I mean my mother needs to learn to control her outbursts and anger sometimes if she wants to simulate as a normal-human being when it comes to bitching about the little things. Unlike my mother I know how to keep my anger in check and I’m mostly calm all the time, yet I get angry if push comes to shove.

A mother should always talk about things with their daughters and find positive solutions to problems than the dirty and negative. I mean she thinks I’m not “mature” enough-BUT I Am very mature but she never sees it! I am tired of her treating me like a kid and reminding me about stuff-I AM NOT just her daughter, BUT I AM A WOMAN! AND I AM PROUD OF IT! I am woman hear me roar!

I like being me! I like being a kid at heart! I like having ADHD and everything about me! I am proud of who I am and I won’t let anyone change me!

23

Hi Meg
Everyone deserves to be treated with respect. We all have equal value and one of the biggest issues between parents and children is that the children so often are NOT treated with respect OR equal value. The message is that the parent has more value and therefore more rights. The damage that this message causes is what we are dealing with here. Good for your for pointing a few things out and expressing your feeelings. for me when I did that, I had to remind myself that I did it “for me” and when my mother didn’t listen or understand, I had to remind myself that my goal was really about MY healing and to validate myself in all this. Thank you so much for writing and for your self empowering statements!
Hugs, Darlene

24
joanne zinn cordero
December 9th, 2013 at 10:37 am

Good day to all. I was baffled by the behavior and cruelty of my flesh and blood “my daughter”. I was looking for answers and came across Darlene Quimet.
I felt rescued and found the closure I needed “MY DAUGHTER IS A NARCISSIST”. I read the stories and see most of the victims are the daughters (or sons). In my case the Mom is the victim.

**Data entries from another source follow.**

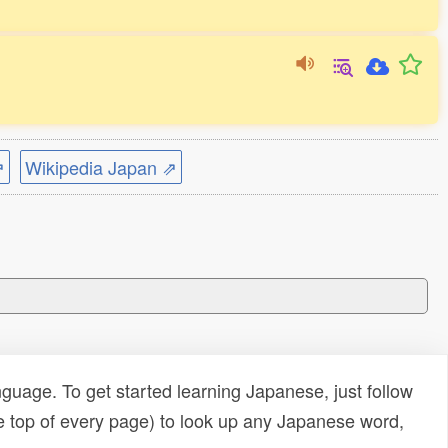
⇗
Wikipedia Japan ⇗
uage. To get started learning Japanese, just follow
e top of every page) to look up any Japanese word,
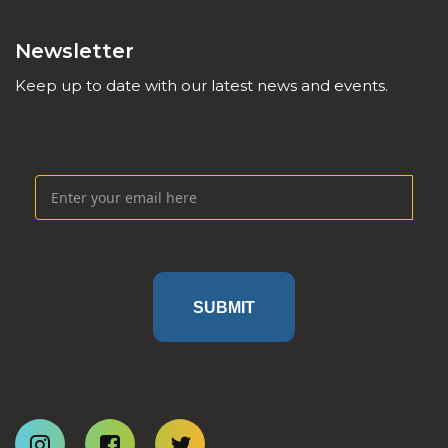
Newsletter
Keep up to date with our latest news and events.
SUBMIT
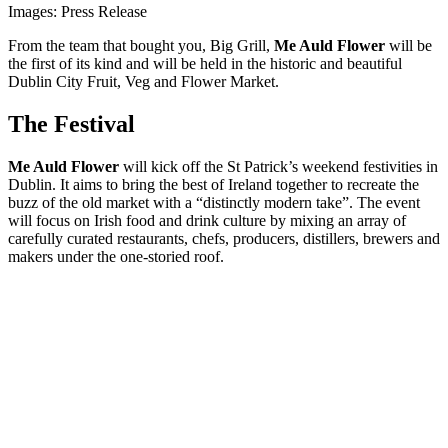
Images: Press Release
From the team that bought you, Big Grill,
Me Auld Flower
will be
the first of its kind and will be held in the historic and beautiful
Dublin City Fruit, Veg and Flower Market.
The Festival
Me Auld Flower
will kick off the St Patrick’s weekend festivities in
Dublin. It aims to bring the best of Ireland together to recreate the
buzz of the old market with a “distinctly modern take”. The event
will focus on Irish food and drink culture by mixing an array of
carefully curated restaurants, chefs, producers, distillers, brewers and
makers under the one-storied roof.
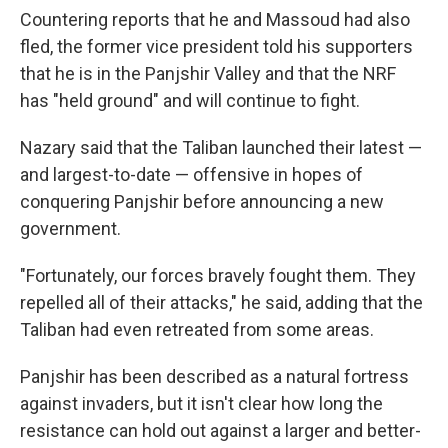
Countering reports that he and Massoud had also
fled, the former vice president told his supporters
that he is in the Panjshir Valley and that the NRF
has "held ground" and will continue to fight.
Nazary said that the Taliban launched their latest —
and largest-to-date — offensive in hopes of
conquering Panjshir before announcing a new
government.
"Fortunately, our forces bravely fought them. They
repelled all of their attacks," he said, adding that the
Taliban had even retreated from some areas.
Panjshir has been described as a natural fortress
against invaders, but it isn't clear how long the
resistance can hold out against a larger and better-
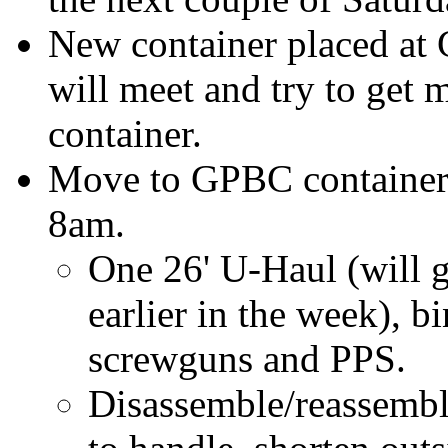
New container placed at
will meet and try to get m
container.
Move to GPBC container, 
8am.
One 26' U-Haul (will ge
earlier in the week), bi
screwguns and PPS.
Disassemble/reassembl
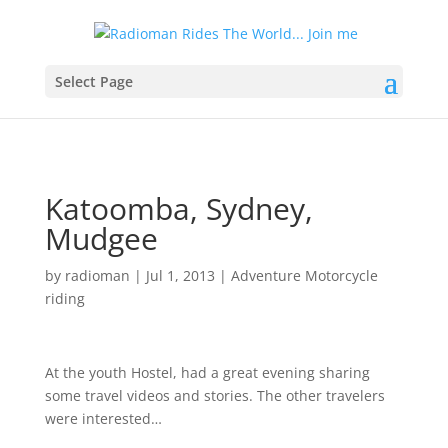
Select Page
Katoomba, Sydney,
Mudgee
by
radioman
|
Jul 1, 2013
|
Adventure Motorcycle
riding
At the youth Hostel, had a great evening sharing
some travel videos and stories. The other travelers
were interested…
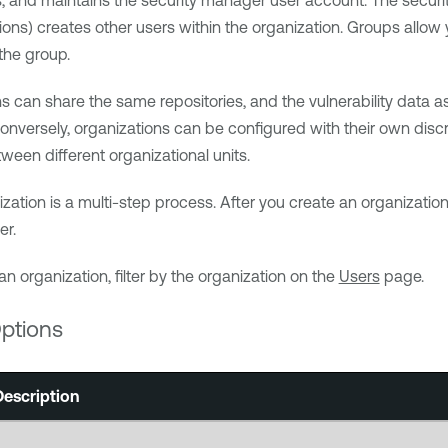
, and maintains the security manager user account. The securit
ons) creates other users within the organization. Groups allo
the group.
ns can share the same repositories, and the vulnerability data
onversely, organizations can be configured with their own discre
ween different organizational units.
ization is a multi-step process. After you create an organizatio
er.
an organization, filter by the organization on the
Users
page.
ptions
Description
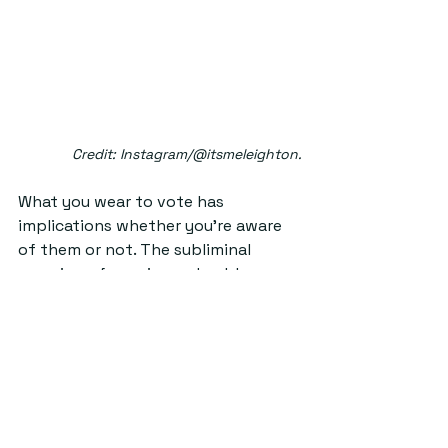
Credit: Instagram/@itsmeleighton.
What you wear to vote has 
implications whether you’re aware 
of them or not. The subliminal 
meaning of wearing red or blue 
becomes a 
talking point
. I was even 
asked if the red scarf I was wearing 
on Thursday was purposeful (it was 
not). The election, or any political 
event happening highlights just 
how important fashion is 
–
 how 
what we wear speaks volumes. 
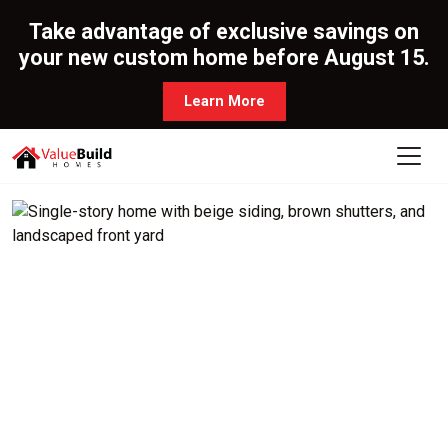
Take advantage of exclusive savings on
your new custom home before August 15.
Learn More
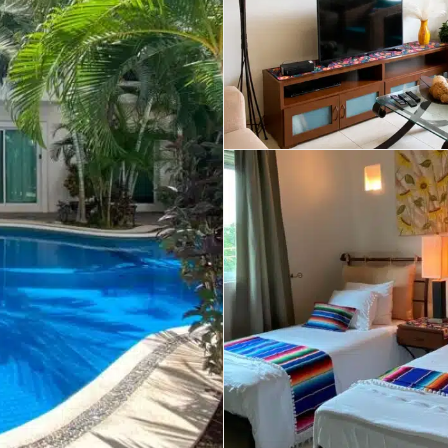
umal
Ulyssia Residential Superyacht
Chicxulub
$1,500,001 – $2,000,000
erto Morelos
Chuburna
More than $2,000,001 U
ncun
la Mujeres
zumel
calar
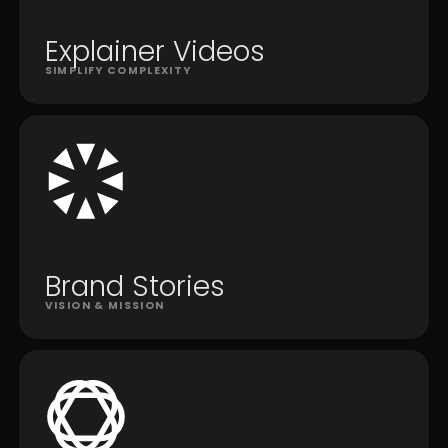
Explainer Videos
SIMPLIFY COMPLEXITY
Brand Stories
VISION & MISSION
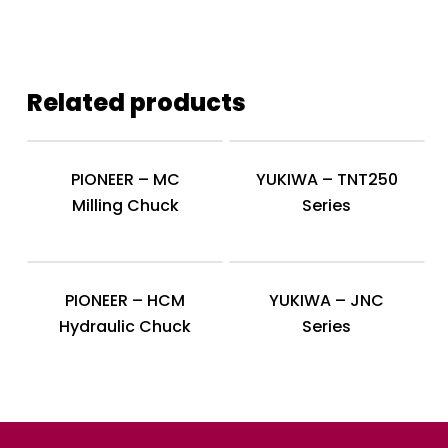
Related products
PIONEER – MC
YUKIWA – TNT250
Milling Chuck
Series
PIONEER – HCM
YUKIWA – JNC
Hydraulic Chuck
Series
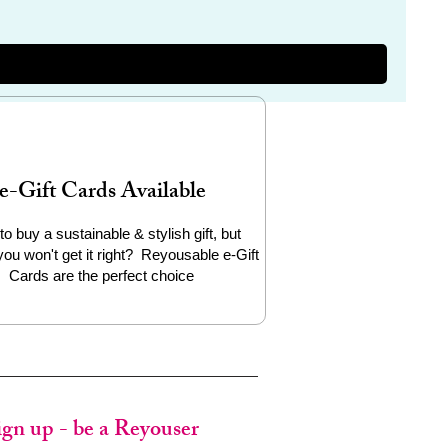
e-Gift Cards Available
to buy a sustainable & stylish gift, but
you won't get it right? Reyousable e-Gift
Cards are the perfect choice
ign up - be a Reyouser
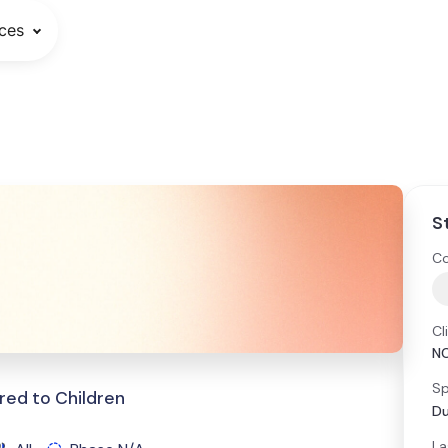
ces
S
Co
Cl
NC
Sp
red to Children
Du
La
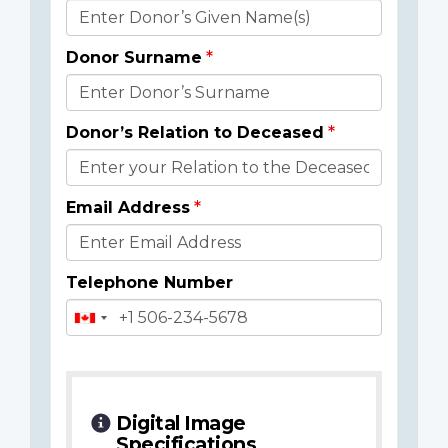
Donor
Details
Donor Surname
Donor’s Relation to Deceased
Email Address
Telephone Number
Digital Image
Specifications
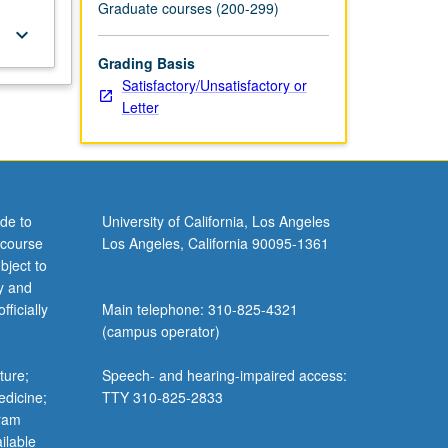
Graduate courses (200-299)
keyboard_arrow_down
Grading Basis
Satisfactory/Unsatisfactory or
Letter
de to
University of California, Los Angeles
 course
Los Angeles, California 90095-1361
bject to
y and
ficially
Main telephone: 310-825-4321
(campus operator)
ture;
Speech- and hearing-impaired access:
edicine;
TTY 310-825-2833
gram
ilable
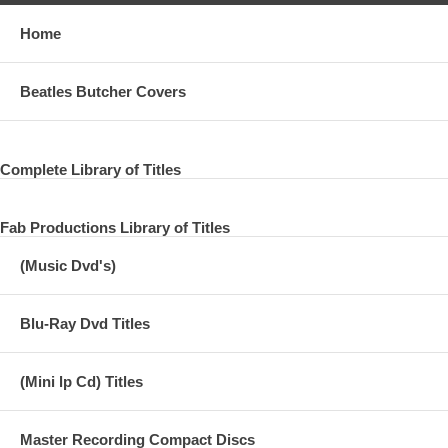
Home
Beatles Butcher Covers
Complete Library of Titles
Fab Productions Library of Titles
(Music Dvd's)
Blu-Ray Dvd Titles
(Mini lp Cd) Titles
Master Recording Compact Discs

‘I noticed it when my daughter was a child she was selfish and better than all the other kids. Her behavior progressed, about age 18 she had an unrealistic sense of superiority and exploited others without remorse. When she was 27 she attacked with envy and was judgmental and defiant. I could no longer handle this behavior. I decided to confront her. She reacted as she usual does, with rage, aggression, temper tantrums and sarcasm. I was a Mom feeling inferior, when I stood up to her she was cursing and verbally degrading.

My daughter always acted entitled, self focused with lack of empathy. She criticized and exaggerated other peoples faults with arrogance. BUT my daughter made a good first impression. She has charm and charisma and is popular in her circle of friends. The smiles displayed in public was seldom shown at home. My daughter is a narcissist leading a double life. When I confronted her and her behavior she knew she no longer had control. I stood up for myself, she never spoke a word to me and moved out weeks later. She is now 32 years old and we have not spoke. Doing research on Narcissism I do not expect her to apologize or show any remorse. I feel better about myself today, more confidence. My son was also her victim. She called him a loser and other horrible things. When she left our home. the sun came out. My son flourished in school and is happy confident with a great job.

Thank you Darlene for giving me the closure and courage i needed to move forward.